Bianca va trouver un plaisir immense et intense dans la peau de Lorenzo, elle va aussi et surtout découvrir l’amour, ses contraintes et ses difficultés dans un monde fermé à la différence.

 

 

Un joli conte qui nous ouvre de nouvelles portes. 

Une jeune fille à l’esprit large et ouvert, la sexualité vue sous un angle nouveau et audacieux, la répression religieuse (encore et toujours)…

Bianca est curieuse, bienveillante, et tellement moderne. Giovanni un peu pédant au départ nous montre toute sa sensibilité, il se dévoile au contact de Lorenzo comme un homme attentif, attentionné mais surtout blessé et perdu. 

 

 

 

Les couleurs chatoyantes ajoutées à la finesse du dessin nous offrent un graphisme absolument magnifique ce qui ajoute encore plus de plaisir à la lecture de cette œuvre. 

Franchement elle n'est pas canon cette couverture, elle donne envie d'avoir l'album juste pour la mettre en valeur.

 

 

 

Je poursuis la découverte des romans graphiques et je dois dire que je ne suis pas déçue ! 


Glénat, 160 pages. Juin 2020

samedi 9 janvier 2021

"Darling #Automne" de Charlotte Erlih et Julien Dufresne-Lamy


Roman Jeunesse/adolescent.

May a été élue reine du lycée, elle fait partie des jeunes les plus populaires, quant à son frère jumeau, Néo, c’est un geek, un gros qui passe son temps derrière ses écrans avec son meilleur copain.
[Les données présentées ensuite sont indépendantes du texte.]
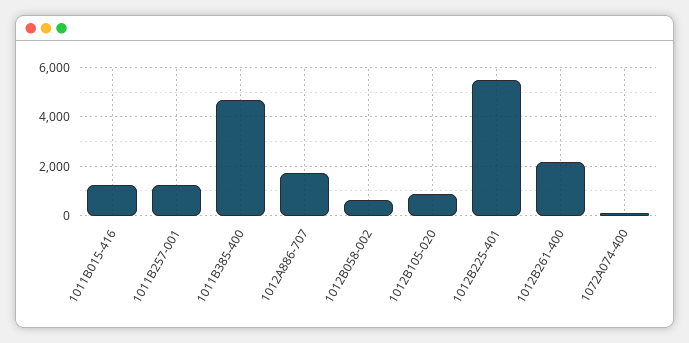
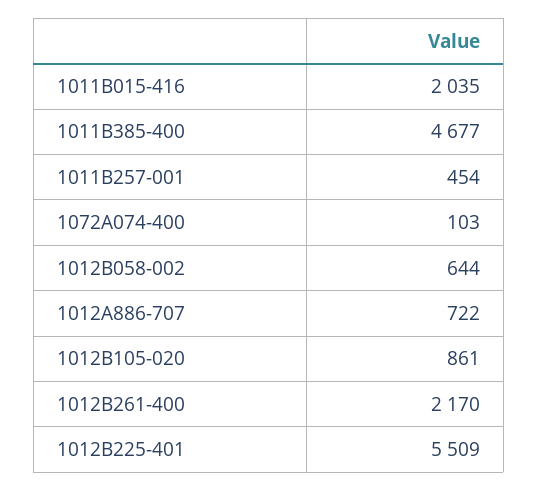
1011B015-416: 1250 -> 2035
1011B257-001: 1250 -> 454
1012A886-707: 1750 -> 722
Le frère et la sœur s’ignorent royalement, et tentent de faire bonne figure en famille.

 

 

Puis Y entre dans la danse en envoyant de mystérieux messages à May ; une vraie séance de drague 2.0.

Tous les paramètres vont voler en éclats et la vie de ces adolescents va être complètement chamboulée, les cartes redistribuées.

 

 

Nous sommes tour à tour dans la tête de May, de Néo et de Y, tout en lisant les échanges sur les réseaux sociaux. 

 

 

Un roman écrit à quatre mains qui nous plonge directement dans la vie de nos adolescents. 

C’est doux et cruel à la fois, les jeunes ne se font aucun cadeau, pas de pitié

 

 

On se rappelle qu’être adolescent n’est pas une simple affaire, que même si les parents sont toujours là, présents pour nous, il y a toute cette vie en dehors de la famille, une vie où l’on découvre les trahisons, l’amour, l’amitié, le sexe. Une vie où l’on apprend aussi la différence, différence qui n’est pas toujours acceptée ; il faut apprendre à sortir du moule, à ne pas suivre la meute, à oser penser par soi-même, à ne pas toujours compter sur le regard de l’autre… 

C’est une période difficile, une épreuve, un test ; il n’y a qu’une fois arrivé à l’âge adulte que l’on peut parfois prendre la juste mesure des choses.

 

 

Je découvre la plume de Charlotte Erlih, et Julien Dufresne-Lamy est une nouvelle fois au rendez-vous du plaisir de la lecture, je suis impatiente de lire les 3 tomes suivants.


Actes Sud Junior, 350 pages. Septembre 2020.